# please help



## kim duffy (Jan 31, 2011)

hi im moving to spain 14th june with my family moving to polop in the alicante area we have a 3 bedroom apartment to get us there but want a 3 bedroom or 4 bedroom villa house furnished , also does anyone know of any claening jobs there for the english when there not using there homes kim xx also looking for a cheap car and a job for our 17 year old son he will do anything bless him kim xx


----------



## xabiaxica (Jun 23, 2009)

kim duffy said:


> hi im moving to spain 14th june with my family moving to polop in the alicante area we have a 3 bedroom apartment to get us there but want a 3 bedroom or 4 bedroom villa house furnished , also does anyone know of any claening jobs there for the english when there not using there homes kim xx also looking for a cheap car and a job for our 17 year old son he will do anything bless him kim xx


Hi again!!

when you get here you'll be best placed to look around yourself tbh

good news is that will be the best time of year to look for cleaning work - for holiday changeovers & so on - try the holiday letting agencies

bad news is that for the same reason - holiday season - you'll find it hard to find a reasonably priced long term let before September


----------



## jojo (Sep 20, 2007)

Do you have any other form of income?? Cleaning jobs, if you can get them (unless you and your son both work 24/7) arent really going to be enough to live on, nor are they particularly reliable....... and to be evenmore negative (sorry), if you do manage to make a living from cleaning, you'll be expected to go "autonomo" which will involve paying 280€ a month regardless of your income.

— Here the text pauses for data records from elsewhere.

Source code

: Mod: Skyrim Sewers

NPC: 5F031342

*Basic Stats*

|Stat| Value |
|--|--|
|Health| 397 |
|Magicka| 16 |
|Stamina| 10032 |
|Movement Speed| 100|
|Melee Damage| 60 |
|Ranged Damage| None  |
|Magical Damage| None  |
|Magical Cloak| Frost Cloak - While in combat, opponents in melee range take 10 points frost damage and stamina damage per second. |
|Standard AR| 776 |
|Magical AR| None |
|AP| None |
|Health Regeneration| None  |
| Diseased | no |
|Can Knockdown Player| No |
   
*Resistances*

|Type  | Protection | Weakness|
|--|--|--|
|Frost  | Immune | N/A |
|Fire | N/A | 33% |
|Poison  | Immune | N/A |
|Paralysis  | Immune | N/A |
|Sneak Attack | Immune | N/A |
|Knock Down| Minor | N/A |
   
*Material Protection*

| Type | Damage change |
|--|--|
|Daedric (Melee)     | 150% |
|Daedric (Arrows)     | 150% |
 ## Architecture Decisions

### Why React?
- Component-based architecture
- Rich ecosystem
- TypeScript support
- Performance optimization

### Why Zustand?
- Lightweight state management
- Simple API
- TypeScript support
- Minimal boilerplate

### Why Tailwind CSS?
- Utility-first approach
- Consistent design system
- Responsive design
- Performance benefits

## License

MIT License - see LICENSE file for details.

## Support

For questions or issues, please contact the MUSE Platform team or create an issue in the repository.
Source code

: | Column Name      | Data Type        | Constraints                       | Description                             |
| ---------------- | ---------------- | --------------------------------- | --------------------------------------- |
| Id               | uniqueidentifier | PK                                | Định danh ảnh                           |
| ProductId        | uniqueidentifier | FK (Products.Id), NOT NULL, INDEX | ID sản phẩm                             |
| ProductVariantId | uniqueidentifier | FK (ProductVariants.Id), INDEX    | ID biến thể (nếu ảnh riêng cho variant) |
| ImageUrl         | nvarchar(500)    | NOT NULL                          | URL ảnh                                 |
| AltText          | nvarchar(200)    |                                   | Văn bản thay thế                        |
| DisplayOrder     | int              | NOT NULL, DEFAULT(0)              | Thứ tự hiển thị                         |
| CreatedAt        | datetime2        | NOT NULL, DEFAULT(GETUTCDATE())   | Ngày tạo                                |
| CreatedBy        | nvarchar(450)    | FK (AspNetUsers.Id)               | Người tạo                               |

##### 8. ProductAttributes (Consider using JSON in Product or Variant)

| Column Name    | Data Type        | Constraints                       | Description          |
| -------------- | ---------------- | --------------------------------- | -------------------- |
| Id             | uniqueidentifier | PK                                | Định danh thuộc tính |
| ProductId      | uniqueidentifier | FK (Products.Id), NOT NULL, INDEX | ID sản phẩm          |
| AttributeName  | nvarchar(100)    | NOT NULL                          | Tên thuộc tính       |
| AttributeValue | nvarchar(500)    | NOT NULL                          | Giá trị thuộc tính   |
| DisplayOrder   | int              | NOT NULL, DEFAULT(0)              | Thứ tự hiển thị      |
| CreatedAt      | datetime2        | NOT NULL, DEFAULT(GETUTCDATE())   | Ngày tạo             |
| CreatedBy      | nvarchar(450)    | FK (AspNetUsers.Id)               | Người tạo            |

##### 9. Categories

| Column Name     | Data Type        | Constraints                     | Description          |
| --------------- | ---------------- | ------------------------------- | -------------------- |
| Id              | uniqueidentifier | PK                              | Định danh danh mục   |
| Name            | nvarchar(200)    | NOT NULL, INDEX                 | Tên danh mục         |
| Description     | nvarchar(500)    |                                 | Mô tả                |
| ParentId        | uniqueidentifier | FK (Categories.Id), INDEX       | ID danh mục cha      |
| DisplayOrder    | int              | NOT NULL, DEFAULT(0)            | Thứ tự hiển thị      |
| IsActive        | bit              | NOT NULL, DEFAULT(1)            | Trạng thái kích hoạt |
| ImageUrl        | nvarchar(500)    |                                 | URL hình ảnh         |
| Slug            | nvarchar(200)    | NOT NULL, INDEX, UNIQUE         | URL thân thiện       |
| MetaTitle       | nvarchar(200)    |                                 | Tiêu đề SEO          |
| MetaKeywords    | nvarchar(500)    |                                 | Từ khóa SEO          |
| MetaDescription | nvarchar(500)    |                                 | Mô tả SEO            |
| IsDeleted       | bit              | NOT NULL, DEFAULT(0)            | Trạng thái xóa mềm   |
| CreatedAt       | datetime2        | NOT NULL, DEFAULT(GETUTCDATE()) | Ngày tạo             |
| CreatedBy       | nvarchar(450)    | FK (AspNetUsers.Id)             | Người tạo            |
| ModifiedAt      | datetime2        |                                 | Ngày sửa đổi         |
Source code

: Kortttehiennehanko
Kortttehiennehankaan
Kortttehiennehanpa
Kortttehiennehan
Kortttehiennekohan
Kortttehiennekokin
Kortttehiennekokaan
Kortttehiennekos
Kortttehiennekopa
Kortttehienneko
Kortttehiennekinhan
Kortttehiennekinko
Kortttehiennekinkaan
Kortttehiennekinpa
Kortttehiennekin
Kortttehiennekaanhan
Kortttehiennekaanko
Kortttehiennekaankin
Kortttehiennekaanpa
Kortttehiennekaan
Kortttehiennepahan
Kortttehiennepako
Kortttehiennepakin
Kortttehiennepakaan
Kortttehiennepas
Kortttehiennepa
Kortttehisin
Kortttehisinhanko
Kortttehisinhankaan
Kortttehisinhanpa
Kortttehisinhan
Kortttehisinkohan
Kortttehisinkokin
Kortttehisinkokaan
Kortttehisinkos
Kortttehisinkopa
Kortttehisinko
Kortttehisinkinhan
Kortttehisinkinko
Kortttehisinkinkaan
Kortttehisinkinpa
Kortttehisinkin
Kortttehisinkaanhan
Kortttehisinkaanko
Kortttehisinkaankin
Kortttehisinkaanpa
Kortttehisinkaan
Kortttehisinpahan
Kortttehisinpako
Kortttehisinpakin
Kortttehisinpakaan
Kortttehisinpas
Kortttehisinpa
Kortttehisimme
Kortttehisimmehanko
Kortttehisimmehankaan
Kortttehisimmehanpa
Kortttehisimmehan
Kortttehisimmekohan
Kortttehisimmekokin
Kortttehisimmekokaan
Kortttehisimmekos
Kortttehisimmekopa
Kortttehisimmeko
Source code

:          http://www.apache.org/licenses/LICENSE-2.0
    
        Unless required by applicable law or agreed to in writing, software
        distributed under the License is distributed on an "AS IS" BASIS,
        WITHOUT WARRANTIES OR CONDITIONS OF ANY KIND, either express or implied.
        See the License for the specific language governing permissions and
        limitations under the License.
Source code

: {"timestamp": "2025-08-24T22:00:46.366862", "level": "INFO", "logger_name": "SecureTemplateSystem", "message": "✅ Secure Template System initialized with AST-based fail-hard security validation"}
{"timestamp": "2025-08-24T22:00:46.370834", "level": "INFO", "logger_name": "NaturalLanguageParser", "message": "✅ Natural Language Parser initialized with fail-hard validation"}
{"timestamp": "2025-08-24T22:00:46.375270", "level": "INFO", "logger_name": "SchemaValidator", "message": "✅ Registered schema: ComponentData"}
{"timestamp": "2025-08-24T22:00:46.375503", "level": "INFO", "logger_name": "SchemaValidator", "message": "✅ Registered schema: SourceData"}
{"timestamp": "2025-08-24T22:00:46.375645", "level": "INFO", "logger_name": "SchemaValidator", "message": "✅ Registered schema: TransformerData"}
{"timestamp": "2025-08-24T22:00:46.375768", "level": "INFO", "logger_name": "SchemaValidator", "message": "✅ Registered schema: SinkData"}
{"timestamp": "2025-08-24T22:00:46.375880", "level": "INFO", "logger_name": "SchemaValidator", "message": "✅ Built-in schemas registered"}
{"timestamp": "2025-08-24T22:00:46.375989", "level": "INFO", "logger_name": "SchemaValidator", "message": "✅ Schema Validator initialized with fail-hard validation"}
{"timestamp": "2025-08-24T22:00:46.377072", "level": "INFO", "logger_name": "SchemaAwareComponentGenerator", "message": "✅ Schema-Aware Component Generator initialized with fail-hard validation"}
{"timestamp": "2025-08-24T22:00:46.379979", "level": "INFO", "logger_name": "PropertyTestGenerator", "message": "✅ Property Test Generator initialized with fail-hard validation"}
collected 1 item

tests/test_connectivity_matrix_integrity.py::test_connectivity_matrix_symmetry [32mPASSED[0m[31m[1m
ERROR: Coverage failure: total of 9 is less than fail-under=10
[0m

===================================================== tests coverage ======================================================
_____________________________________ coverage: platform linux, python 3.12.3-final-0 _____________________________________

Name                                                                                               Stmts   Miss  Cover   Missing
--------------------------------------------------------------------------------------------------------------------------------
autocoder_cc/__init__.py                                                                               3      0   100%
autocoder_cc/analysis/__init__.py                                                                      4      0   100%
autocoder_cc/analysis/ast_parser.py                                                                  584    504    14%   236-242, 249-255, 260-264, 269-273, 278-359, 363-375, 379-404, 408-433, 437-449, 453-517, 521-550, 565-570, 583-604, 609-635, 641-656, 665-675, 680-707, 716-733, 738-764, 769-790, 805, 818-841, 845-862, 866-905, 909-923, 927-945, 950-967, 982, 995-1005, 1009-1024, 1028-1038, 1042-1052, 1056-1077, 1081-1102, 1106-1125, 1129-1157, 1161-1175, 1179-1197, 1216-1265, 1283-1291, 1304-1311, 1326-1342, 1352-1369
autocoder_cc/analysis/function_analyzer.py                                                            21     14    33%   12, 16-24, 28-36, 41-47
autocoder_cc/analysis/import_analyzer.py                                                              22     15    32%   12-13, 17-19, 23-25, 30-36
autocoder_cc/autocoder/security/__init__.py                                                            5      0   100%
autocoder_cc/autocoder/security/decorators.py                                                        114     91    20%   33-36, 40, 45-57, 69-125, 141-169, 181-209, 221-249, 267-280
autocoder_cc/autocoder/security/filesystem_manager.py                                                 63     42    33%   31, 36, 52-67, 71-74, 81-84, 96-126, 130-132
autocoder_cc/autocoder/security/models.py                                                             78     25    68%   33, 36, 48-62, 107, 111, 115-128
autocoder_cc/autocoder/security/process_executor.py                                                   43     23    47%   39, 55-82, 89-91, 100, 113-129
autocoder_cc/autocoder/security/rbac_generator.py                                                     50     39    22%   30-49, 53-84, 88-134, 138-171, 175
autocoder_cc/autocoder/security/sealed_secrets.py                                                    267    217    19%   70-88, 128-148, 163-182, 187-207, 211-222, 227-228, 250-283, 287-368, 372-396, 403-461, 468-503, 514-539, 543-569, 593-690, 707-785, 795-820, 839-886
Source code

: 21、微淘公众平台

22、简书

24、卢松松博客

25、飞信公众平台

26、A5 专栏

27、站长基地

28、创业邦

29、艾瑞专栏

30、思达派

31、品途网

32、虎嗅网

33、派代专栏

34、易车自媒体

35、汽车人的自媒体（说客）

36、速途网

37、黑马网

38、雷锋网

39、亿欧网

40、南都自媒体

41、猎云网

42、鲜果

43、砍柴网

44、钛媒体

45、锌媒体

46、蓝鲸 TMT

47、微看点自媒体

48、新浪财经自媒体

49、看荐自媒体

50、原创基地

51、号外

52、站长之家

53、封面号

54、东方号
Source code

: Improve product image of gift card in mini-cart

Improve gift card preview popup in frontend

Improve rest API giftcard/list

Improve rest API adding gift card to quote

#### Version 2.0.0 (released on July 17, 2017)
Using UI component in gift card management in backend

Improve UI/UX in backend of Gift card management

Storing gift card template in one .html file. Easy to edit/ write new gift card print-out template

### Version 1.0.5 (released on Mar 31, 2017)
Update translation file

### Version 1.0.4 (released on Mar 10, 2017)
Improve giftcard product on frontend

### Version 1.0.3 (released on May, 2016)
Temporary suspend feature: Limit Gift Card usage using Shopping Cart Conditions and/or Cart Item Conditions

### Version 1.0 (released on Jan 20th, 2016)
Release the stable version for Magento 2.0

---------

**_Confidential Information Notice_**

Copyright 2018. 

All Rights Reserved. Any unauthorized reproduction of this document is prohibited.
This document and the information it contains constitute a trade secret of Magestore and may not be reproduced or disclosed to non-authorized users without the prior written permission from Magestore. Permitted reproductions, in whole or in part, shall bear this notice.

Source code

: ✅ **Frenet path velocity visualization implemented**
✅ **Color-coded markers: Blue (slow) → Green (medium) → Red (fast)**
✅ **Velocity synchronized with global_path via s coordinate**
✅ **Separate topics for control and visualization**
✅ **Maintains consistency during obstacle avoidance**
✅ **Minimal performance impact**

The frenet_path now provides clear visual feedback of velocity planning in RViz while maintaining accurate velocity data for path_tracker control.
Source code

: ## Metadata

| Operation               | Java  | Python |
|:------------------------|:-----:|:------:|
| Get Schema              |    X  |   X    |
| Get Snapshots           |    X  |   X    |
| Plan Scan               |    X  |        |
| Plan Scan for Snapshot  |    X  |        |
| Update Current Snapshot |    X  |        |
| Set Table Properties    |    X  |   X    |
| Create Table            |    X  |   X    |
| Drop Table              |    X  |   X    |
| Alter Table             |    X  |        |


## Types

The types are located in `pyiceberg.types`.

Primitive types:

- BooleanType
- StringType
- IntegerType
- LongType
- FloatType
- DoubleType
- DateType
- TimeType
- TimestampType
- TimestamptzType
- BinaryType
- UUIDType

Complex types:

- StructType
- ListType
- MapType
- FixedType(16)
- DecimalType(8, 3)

Apart from that, its the summer season, so it'll be hot and sunny

Jo xxx


----------



## kim duffy (Jan 31, 2011)

jojo said:


> Do you have any other form of income?? Cleaning jobs, if you can get them (unless you and your son both work 24/7) arent really going to be enough to live on, nor are they particularly reliable....... and to be evenmore negative (sorry), if you do manage to make a living from cleaning, you'll be expected to go "autonomo" which will involve paying 280€ a month regardless of your income.
> 
> Apart from that, its the summer season, so it'll be hot and sunny
> 
> Jo xxx


hi yes my partner has a big pension we can live of comfortable , just a way for me to get a bit extra and to stop the boredom lol , my son has been doing hairdressing here ,


----------



## jojo (Sep 20, 2007)

kim duffy said:


> hi yes my partner has a big pension we can live of comfortable , just a way for me to get a bit extra and to stop the boredom lol , my son has been doing hairdressing here ,


I'm not your area, but around here, there are cleaning jobs, but they go to the cleaners who are known around here. As for your son, well he maybe able to ask at local hairdressers if they have any work???? But he's gonna be up against squillions of Spanish and expat school leavers already here and desperately looking - theres a real problem with employment for youngsters - hence all the demonstrations in Madrid recently and of course, here there is no social security payments at at all

Jo xxx


----------



## kim duffy (Jan 31, 2011)

kim duffy said:


> hi im moving to spain 14th june with my family moving to polop in the alicante area we have a 3 bedroom apartment to get us there but want a 3 bedroom or 4 bedroom villa house furnished , also does anyone know of any claening jobs there for the english when there not using there homes kim xx also looking for a cheap car and a job for our 17 year old son he will do anything bless him kim xx


thank you for that , if he cant find one there he will come back and stay with family and visit back and forth to be honest no jobs here either he has phoned so many jobs here and even a waiting list for collegues here now kim x


----------



## jojo (Sep 20, 2007)

.... As for cars, this may help. Remember in spain when you buy a car, you also buy any debt that the previous owner has, so its wise to use a gestor to check it and to do the paperwork 

http://www.expatforum.com/expats/spain-expat-forum-expats-living-spain/79564-used-car-dealers.html

Jo xxx


----------



## kim duffy (Jan 31, 2011)

jojo said:


> .... As for cars, this may help. Remember in spain when you buy a car, you also buy any debt that the previous owner has, so its wise to use a gestor to check it and to do the paperwork
> 
> http://www.expatforum.com/expats/spain-expat-forum-expats-living-spain/79564-used-car-dealers.html
> 
> Jo xxx


ok thats brill thank you , we have friends there in spain so they have been giving us good advice too x


----------



## jojo (Sep 20, 2007)

Just make sure that before you come here make sure that you have a good enough income to survive without needing to work here. Jobs are rare and people are desperate. Spain, sunny or not aint no fun without money and its no longer cheap to live here. A good rule of thumb is if you have enough money coming in to survive (excluding any benefits) in the UK then you should be ok here!

Jo xxx


----------



## xabiaxica (Jun 23, 2009)

jojo said:


> Just make sure that before you come here make sure that you have a good enough income to survive without needing to work here. Jobs are rare and people are desperate. Spain, sunny or not aint no fun without money and its no longer cheap to live here. A good rule of thumb is if you have enough money coming in to survive (excluding any benefits) in the UK then you should be ok here!
> 
> Jo xxx


that's the important bit......................


----------